TEXTO FORNECIDO:
Os estragos de 22 horas de chamas e fumo negro estão à vista. Pilhas de ferro retorcido amontoam-se em frente ao edifício. As paredes esventradas mostram que quase nada sobrou na zona atingida: centenas de metros quadrados foram destruídos pelo fogo, que terá começado com um curto circuito na zona de desmanche e embalagem de frescos e alastrou aos escritórios do primeiro andar.
As escavadoras fazem a parte pesada, mas os empregados estão lá todos, organizados em equipas, a cumprir os turnos e com as habituais batas e toucas brancas. «Estamos todos a lutar por isto», resume António Carrilho, encarregado da área de desmanche, que agora coordena a equipa de limpeza. «O fogo foi muito mau, mas cá estou para dar o meu melhor», diz o funcionário, na fábrica há 32 anos.
«Pensámos que o mundo ia desabar. Que íamos ficar sem casa», recorda Mena. Trabalha na Sicasal desde os 14 anos. Ali começou a namorar com o marido, que se reformou da fábrica há oito meses. É a sua «casa» há 36 anos, por isso, mesmo que a limpeza seja «um trabalho chato», está a ajudar.
©Sara Matos/SOL
No dia da «desgraça», Mena e Luísa, as duas únicas mulheres no matadouro, foram das primeiras a detectar o fogo. Estavam a trabalhar desde as seis da manhã. Pouco passava das sete quando o incêndio foi detectado. «O fumo negro veio dali», diz Luísa, 57 anos, apontando para a parede. Em minutos alastrava ao resto do edifício.

TAREFAS DO EXERCÍCIO:
(a) No texto sobre o incêndio na fábrica, identifique todos os números escritos em algarismos e diga a que se refere cada um.
(b) Prossiga o texto sobre o incêndio na fábrica a partir da última frase.

MATERIAL APRESENTADO:
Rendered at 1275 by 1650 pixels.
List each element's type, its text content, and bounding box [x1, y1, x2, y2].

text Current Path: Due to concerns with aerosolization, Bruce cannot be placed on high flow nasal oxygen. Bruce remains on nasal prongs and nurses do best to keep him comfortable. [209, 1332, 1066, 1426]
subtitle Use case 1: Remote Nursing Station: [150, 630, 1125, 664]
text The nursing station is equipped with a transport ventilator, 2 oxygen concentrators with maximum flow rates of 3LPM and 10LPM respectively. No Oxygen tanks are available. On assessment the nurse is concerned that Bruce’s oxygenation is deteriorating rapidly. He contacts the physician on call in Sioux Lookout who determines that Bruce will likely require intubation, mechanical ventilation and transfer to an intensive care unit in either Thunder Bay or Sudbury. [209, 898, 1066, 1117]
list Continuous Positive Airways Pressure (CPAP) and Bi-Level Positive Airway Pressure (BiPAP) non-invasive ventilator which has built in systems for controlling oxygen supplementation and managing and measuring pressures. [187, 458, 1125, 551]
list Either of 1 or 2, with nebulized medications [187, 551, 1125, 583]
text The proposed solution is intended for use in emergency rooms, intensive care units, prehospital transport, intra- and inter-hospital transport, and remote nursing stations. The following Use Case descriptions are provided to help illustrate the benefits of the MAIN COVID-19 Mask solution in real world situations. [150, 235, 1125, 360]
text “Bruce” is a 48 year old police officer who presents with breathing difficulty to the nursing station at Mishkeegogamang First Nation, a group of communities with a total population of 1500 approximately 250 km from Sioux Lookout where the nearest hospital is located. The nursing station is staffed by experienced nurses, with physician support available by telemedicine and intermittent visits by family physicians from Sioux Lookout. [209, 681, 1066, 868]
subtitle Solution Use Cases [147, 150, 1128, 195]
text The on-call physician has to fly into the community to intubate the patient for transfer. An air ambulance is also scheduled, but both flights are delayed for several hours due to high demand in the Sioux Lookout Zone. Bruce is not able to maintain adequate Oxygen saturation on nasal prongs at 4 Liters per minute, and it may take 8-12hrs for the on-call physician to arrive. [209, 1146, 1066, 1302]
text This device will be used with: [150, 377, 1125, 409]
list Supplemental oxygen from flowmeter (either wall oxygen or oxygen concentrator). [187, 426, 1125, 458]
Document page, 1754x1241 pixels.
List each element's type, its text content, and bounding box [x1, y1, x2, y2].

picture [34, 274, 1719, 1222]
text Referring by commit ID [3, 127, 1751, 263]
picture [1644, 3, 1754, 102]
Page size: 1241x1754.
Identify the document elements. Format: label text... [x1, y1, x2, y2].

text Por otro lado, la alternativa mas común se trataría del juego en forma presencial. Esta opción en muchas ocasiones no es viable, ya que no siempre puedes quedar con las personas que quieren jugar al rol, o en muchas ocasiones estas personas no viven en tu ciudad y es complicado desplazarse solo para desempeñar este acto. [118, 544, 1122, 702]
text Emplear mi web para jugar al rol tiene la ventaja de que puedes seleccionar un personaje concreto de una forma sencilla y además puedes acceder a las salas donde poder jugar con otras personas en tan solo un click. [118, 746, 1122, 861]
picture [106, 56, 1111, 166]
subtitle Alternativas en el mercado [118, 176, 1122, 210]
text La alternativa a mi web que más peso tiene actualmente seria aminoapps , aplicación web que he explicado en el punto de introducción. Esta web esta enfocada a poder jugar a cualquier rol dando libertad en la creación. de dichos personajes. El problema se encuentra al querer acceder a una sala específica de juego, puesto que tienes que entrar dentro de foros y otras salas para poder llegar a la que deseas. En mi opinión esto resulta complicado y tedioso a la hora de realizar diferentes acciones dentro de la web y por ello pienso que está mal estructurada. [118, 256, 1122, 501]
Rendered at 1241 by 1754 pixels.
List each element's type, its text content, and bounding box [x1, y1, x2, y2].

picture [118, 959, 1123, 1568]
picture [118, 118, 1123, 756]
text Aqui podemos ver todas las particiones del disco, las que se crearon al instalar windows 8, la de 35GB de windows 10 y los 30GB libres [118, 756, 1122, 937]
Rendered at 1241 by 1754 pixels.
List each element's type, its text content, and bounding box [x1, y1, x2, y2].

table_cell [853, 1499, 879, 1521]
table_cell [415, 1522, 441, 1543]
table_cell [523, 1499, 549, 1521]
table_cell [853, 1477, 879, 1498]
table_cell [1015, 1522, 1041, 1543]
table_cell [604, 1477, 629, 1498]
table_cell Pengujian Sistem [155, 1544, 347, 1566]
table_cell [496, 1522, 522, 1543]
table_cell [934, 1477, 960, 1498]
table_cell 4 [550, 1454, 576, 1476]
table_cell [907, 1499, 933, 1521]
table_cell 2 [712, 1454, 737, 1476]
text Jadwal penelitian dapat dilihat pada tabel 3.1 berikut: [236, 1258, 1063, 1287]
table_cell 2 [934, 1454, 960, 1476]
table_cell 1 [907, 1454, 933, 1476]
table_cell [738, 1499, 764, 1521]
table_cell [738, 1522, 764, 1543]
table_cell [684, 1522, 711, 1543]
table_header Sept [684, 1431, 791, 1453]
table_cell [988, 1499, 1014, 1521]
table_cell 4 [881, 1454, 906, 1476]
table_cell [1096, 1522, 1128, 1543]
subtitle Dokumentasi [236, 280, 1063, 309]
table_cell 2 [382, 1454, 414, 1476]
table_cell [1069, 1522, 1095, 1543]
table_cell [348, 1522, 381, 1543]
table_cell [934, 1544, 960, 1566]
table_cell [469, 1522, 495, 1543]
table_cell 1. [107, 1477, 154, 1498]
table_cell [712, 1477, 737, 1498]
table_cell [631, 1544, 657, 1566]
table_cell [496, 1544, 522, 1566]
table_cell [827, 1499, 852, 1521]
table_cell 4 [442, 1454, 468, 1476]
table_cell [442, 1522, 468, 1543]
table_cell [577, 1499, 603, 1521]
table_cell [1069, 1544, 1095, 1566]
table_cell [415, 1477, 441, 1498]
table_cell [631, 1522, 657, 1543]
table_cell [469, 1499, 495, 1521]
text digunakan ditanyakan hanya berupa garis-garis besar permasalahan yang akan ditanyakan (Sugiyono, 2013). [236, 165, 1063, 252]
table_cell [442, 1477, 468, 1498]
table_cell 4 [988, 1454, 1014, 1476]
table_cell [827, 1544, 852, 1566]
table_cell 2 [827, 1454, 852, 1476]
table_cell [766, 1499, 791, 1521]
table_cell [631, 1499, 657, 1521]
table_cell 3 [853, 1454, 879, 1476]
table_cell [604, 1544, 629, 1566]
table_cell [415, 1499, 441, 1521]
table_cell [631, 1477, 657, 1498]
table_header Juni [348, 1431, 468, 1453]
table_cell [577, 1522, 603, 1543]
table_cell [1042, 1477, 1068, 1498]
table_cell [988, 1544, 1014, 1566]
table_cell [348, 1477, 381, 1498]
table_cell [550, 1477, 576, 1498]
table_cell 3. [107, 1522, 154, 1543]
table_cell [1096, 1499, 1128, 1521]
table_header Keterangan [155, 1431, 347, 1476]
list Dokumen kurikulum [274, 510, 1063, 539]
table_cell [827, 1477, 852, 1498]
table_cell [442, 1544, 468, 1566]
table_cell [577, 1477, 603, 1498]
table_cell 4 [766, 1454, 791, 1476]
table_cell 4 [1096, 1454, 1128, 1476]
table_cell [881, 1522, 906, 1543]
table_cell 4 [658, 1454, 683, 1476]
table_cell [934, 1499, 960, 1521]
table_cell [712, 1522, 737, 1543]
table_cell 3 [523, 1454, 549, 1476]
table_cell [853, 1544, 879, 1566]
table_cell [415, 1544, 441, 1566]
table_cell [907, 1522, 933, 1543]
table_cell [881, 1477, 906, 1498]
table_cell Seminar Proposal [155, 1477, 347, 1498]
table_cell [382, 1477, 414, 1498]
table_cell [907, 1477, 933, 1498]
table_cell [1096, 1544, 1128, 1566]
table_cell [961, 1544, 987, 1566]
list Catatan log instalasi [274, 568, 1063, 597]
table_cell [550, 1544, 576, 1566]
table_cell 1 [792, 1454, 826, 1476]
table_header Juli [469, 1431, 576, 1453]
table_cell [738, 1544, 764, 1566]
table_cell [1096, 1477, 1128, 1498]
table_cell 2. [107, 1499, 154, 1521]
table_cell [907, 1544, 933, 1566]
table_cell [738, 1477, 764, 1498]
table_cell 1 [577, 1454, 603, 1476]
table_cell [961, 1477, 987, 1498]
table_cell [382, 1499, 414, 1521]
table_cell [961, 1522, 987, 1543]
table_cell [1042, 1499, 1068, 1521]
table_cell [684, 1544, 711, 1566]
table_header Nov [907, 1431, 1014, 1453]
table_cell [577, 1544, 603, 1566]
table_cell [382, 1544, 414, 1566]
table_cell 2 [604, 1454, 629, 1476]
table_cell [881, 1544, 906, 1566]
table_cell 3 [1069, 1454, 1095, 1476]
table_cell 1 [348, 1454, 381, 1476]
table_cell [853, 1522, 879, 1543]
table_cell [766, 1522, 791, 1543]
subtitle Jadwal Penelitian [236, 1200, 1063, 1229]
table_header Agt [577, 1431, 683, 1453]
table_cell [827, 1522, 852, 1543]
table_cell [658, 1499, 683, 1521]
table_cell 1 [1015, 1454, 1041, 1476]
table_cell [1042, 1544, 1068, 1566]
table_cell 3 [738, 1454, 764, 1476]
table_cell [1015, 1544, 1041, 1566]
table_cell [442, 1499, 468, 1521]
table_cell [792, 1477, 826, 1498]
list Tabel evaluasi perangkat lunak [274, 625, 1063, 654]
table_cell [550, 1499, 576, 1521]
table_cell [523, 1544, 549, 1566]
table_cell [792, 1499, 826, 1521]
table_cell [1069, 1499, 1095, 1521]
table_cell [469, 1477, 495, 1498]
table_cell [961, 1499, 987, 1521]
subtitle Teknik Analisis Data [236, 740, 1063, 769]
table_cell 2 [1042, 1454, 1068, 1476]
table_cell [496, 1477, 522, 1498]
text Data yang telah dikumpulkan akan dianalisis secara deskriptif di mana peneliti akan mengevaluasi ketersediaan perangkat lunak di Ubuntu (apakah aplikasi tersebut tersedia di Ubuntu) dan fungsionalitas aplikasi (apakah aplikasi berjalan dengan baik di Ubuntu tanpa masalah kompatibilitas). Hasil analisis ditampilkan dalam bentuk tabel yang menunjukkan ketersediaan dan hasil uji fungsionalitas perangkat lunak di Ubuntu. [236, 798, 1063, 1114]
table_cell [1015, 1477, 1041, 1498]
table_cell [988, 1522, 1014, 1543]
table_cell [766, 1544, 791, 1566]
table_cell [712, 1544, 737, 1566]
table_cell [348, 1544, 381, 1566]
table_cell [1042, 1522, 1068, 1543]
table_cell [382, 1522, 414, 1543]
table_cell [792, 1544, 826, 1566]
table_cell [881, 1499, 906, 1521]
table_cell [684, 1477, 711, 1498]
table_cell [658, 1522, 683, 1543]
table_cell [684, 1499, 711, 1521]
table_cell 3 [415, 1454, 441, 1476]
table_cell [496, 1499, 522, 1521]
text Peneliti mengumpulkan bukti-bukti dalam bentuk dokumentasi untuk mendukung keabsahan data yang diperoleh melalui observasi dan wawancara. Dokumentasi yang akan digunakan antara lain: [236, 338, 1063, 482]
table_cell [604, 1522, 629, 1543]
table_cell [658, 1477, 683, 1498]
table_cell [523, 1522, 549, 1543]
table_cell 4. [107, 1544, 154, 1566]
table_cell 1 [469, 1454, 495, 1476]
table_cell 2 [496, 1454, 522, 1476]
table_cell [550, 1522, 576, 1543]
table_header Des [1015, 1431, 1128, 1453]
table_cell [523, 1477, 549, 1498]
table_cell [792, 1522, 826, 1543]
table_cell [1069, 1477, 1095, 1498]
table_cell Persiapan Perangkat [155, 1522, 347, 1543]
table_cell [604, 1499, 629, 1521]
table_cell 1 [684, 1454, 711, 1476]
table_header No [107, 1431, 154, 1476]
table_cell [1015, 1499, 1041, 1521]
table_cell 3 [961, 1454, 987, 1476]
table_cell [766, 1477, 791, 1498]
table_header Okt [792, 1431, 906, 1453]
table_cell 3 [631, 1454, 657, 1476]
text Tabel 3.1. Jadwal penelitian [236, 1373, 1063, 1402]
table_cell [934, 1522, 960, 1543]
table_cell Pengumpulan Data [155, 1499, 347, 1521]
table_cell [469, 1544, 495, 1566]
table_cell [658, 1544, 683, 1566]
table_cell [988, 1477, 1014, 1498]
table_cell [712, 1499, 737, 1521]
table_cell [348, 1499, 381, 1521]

RESPOSTAS DO EXERCÍCIO:
(a)
- 22: as horas de chamas e fumo negro
- 32: os anos que António Carrilho está na fábrica
- 14: a idade com que Mena começou a trabalhar na Sicasal
- 36: os anos em que a Sicasal é a «casa» de Mena
- 57: a idade de Luísa

(b)
'Tivemos sorte'
«Mesmo assim tivemos sorte. A fábrica já está a funcionar quase a 100%», resume Álvaro Santos da Silva, proprietário da empresa familiar de processamento de carnes, de onde saem, todas as semanas, 500 toneladas de fiambre, chouriço, bacon ou salsichas. «Apesar dos estragos, conseguimos sempre manter a empresa a funcionar. Era essa a minha grande preocupação. Dar vida a uma coisa que morreu».
Para isso motivou os funcionários: muitos entraram em pânico, com medo de perder o emprego, já que há famílias inteiras a trabalhar na fábrica. Chamou as chefias, deu-lhes um plano de trabalho. Tentou adaptar-se.
Salvaram o que puderam da zona administrativa e usam agora, como escritórios, o antigo arquivo, onde continuam empilhados computadores, secretárias e documentos e onde o chão é limpo cinco vezes ao dia por causa das poeiras no ar.
A área do fabrico de fiambre e enchidos não foi afectada e a produção continua normalmente. «A fábrica não parou nem no dia do incêndio apesar da produção ter diminuído», explica Filomena Santos da Silva, filha do proprietário, que trabalha na empresa com o pai e o irmão mais novo.
©Sara Matos/SOL
Certo é que um dia depois do incêndio, 12 contentores de produtos seguiram para Angola – o principal destino de exportação da Sicasal, que envia para o exterior 40% da sua produção anual.
Funcionário bombeiro minorou prejuízos
Em mais de 41 anos de funcionamento este foi o primeiro fogo a atingir a Sicasal. E os prejuízos – para os quais ainda não há números, nem da empresa nem da seguradora – poderiam ter sido ainda maiores, diz o proprietário.
Helder Santa Maria, 43 anos, não deixou. O antigo bombeiro das corporações de Mafra e da Malveira, há cinco anos a trabalhar na fábrica, estava de turno, no controlo de entradas e saídas de frescos, quando foi alertado para o incêndio por um colega. «Vi muito fumo e dei o alerta para o 112». Depois retirou os funcionários que se encontravam na zona atingida e no andar de escritórios em cima. Ainda correu para o parque, onde conseguiu tirar sete carros.
©Sara Matos/SOL
«Gostava de ter conseguido salvar mais coisas, para minorar os prejuízos. Foi difícil. Em 15 minutos o fogo já tinha alastrado».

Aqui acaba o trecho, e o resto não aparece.